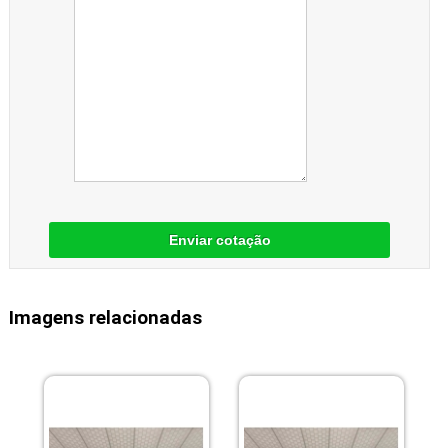
Enviar cotação
Imagens relacionadas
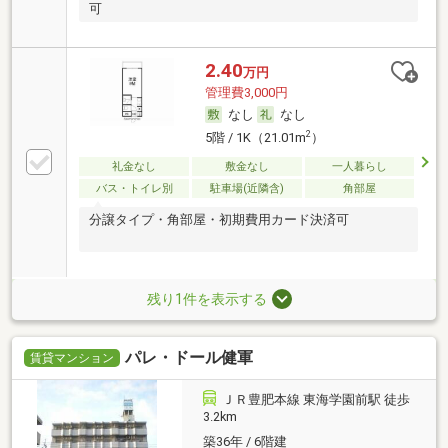
可
2.40
万円
管理費3,000円
なし
なし
2
5階 / 1K（21.01m
）
礼金なし
敷金なし
一人暮らし
バス・トイレ別
駐車場(近隣含)
角部屋
分譲タイプ・角部屋・初期費用カード決済可
残り1件を表示する
パレ・ドール健軍
賃貸マンション
ＪＲ豊肥本線 東海学園前駅 徒歩
3.2km
築36年 / 6階建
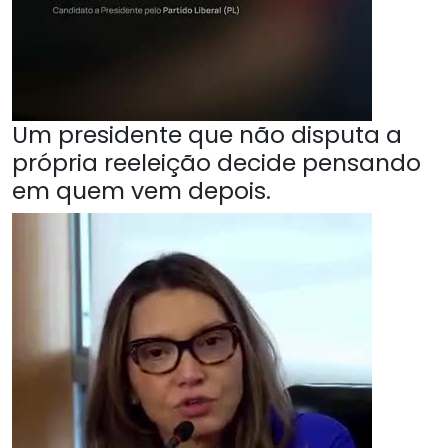
Um presidente que não disputa a
própria reeleição decide pensando
em quem vem depois.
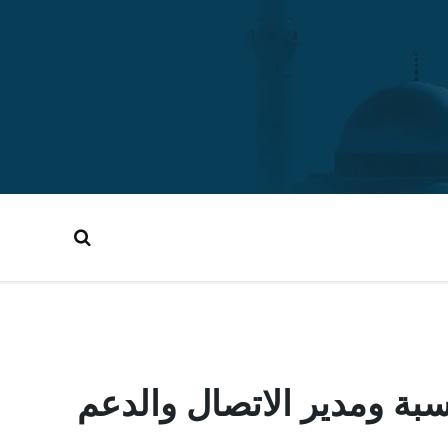
سبة ومدير الاتصال والدعم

_____

● WHAT THE TASK ASKS
Arrange the text read from the entries above as a JSON list of strings, with one string for each line and blank lines omitted. Leave the pictures out of the answer.

● ANSWER SECTION
[
  "Enviar cotação",
  "Imagens relacionadas",
  "可",
  "2.40",
  "万円",
  "管理費3,000円",
  "なし",
  "なし",
  "2",
  "5階 / 1K（21.01m",
  "）",
  "礼金なし",
  "敷金なし",
  "一人暮らし",
  "バス・トイレ別",
  "駐車場(近隣含)",
  "角部屋",
  "分譲タイプ・角部屋・初期費用カード決済可",
  "残り1件を表示する",
  "パレ・ドール健軍",
  "賃貸マンション",
  "ＪＲ豊肥本線 東海学園前駅 徒歩",
  "3.2km",
  "築36年 / 6階建",
  "Um presidente que não disputa a",
  "própria reeleição decide pensando",
  "em quem vem depois.",
  "سبة ومدير الاتصال والدعم"
]